Overview

However, optimizations require a vast number of design variables in order to cover all of the potential adjustments, which would take significant time to explore the full range of options using FEA.
This case study proposes a design exploration approach that generates a surrogate model before the optimization to overcome the challenges presented by optimizations using only FEA. Offline optimizations that reference a surrogate model can estimate characteristics without continuously running FEA.
This document introduces a process for an offline optimization run using a surrogate model to explore design solutions that satisfy the requirements in less time while also reducing the computational costs.
Existing Design and New Requirements

The existing design and new requirements are outlined in Table 1.
Optimization Conditions
The design variables are outlined in Table 2 and Fig. 1, the objective functions in Table 3, the constraint conditions in Table 4.
Note that in this case study, to broaden the design exploration range, the average torque at low speed was not included as a constraint in the optimization calculation. The range satisfying the constraints was confirmed from the optimization results.
Furthermore, surrogate models has errors compared to FEA. If no feasible solution is obtained during offline optimization, relaxing the constraints may yield a feasible solution. In this case study, since a feasible solution could not be obtained due to voltage prediction errors during preliminary checks, the voltage constraint value was relaxed by 2 % to 510 V or less.




Optimization Results
Fig. 2 illustrates the distribution of feasible solutions obtained by the optimization. Fig. 3 presents the geometry of the final design selected from the feasible solutions. The geometry in Fig. 3 has the lowest iron loss compared to the other solutions obtained by the optimization.
As shown by Fig. 2, the final design chosen from the optimization that obtained numerous feasible solutions can use the existing core geometry while still satisfying the new requirements.
As illustrated by the final geometry in Fig. 3, the design reduces the magnet area on the rotor surface, the number of turns, and stack length to satisfy the requirements for this case study.

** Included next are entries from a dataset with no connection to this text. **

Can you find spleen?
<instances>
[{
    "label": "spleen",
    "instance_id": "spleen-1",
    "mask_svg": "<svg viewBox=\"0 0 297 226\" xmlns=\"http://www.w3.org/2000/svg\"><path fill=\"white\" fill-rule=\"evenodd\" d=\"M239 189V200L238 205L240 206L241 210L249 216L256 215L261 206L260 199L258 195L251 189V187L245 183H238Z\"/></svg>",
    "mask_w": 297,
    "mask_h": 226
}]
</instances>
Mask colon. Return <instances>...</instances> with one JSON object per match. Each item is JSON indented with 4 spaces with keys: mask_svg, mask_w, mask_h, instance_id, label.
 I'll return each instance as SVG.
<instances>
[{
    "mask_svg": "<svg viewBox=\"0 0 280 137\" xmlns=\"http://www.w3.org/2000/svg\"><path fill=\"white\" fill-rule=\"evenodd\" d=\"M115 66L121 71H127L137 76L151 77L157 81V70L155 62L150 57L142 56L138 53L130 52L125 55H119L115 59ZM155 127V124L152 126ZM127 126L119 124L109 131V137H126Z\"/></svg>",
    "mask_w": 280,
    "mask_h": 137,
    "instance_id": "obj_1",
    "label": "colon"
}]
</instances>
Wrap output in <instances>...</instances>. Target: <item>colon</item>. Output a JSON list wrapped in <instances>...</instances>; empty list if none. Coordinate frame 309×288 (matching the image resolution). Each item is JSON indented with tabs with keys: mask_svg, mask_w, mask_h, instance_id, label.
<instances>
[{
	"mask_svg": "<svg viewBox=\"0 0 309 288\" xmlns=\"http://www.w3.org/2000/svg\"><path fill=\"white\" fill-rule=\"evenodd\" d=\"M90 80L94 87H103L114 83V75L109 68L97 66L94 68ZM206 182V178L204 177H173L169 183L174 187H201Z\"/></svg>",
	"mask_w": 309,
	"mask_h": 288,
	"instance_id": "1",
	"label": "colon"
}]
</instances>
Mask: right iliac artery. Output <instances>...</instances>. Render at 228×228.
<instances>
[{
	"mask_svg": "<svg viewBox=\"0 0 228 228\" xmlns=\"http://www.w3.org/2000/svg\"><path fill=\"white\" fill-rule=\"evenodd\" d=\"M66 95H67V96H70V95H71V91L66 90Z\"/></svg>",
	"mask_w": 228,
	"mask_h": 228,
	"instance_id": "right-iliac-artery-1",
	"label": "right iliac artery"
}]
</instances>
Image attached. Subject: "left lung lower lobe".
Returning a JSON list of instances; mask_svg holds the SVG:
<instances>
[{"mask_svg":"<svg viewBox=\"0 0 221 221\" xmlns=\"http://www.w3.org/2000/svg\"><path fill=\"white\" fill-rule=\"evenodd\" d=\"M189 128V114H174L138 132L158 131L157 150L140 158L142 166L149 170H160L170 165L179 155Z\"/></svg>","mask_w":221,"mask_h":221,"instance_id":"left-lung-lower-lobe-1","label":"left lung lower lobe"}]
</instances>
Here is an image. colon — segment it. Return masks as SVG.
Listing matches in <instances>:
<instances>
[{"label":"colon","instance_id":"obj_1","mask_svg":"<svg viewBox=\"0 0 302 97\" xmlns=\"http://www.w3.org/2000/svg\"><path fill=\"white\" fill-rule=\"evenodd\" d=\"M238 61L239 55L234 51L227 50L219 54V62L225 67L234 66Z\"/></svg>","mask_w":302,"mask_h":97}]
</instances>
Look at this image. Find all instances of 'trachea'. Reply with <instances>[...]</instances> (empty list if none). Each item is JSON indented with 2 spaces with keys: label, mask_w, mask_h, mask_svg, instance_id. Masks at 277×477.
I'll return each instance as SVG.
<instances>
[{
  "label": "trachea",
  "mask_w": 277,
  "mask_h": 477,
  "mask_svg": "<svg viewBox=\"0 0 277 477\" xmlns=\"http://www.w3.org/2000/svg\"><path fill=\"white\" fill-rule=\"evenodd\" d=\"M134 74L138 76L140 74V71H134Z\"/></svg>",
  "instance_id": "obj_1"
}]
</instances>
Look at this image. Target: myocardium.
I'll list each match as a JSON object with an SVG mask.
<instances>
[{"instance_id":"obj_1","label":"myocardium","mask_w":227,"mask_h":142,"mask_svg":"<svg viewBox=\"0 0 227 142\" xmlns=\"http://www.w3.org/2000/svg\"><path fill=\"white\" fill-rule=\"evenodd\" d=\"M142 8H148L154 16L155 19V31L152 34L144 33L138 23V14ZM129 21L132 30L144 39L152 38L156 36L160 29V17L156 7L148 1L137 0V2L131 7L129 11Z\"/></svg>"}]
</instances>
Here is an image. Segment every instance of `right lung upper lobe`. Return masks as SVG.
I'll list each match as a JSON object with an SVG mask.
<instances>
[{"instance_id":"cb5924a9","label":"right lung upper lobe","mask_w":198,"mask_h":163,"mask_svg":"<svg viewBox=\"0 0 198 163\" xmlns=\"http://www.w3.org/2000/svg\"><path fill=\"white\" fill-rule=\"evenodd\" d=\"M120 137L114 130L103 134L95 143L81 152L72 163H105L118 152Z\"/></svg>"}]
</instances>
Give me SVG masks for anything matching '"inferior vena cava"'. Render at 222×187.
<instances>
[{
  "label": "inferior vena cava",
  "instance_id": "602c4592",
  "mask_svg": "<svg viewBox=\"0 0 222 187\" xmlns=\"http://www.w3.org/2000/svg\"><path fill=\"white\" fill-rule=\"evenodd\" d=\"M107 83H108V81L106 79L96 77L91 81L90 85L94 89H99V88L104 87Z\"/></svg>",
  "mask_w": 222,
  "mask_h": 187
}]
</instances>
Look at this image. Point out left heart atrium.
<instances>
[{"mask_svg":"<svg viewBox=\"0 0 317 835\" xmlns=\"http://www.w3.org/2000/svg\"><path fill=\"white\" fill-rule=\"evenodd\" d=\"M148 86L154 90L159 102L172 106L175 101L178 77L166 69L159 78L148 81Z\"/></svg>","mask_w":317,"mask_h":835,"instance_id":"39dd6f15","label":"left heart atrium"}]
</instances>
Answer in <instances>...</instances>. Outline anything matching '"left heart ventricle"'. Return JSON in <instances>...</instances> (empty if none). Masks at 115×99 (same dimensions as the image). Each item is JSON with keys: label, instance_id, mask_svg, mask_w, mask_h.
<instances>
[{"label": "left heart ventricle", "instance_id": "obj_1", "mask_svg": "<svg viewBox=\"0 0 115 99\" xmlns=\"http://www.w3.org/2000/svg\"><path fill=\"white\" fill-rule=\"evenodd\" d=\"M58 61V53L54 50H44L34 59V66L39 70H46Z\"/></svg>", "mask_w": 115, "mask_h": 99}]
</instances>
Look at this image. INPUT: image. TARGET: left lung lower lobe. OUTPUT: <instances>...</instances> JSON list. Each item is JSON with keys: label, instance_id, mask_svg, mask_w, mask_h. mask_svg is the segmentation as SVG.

Comparison of Offline Optimization Results and FEA
Table 5 compares the offline optimization results with the results verified by FEA using the design parameters obtained from the offline optimization calculation. All response values are predicted within plus or minus 4 %.
Fig 4 illustrates the torque waveform, magnetic flux density distribution, and Von Mises stress distribution obtained from the FEA calculation results. By combining offline optimization calculations with FEA calculations, optimization calculation time can be reduced while enabling detailed analysis at low cost.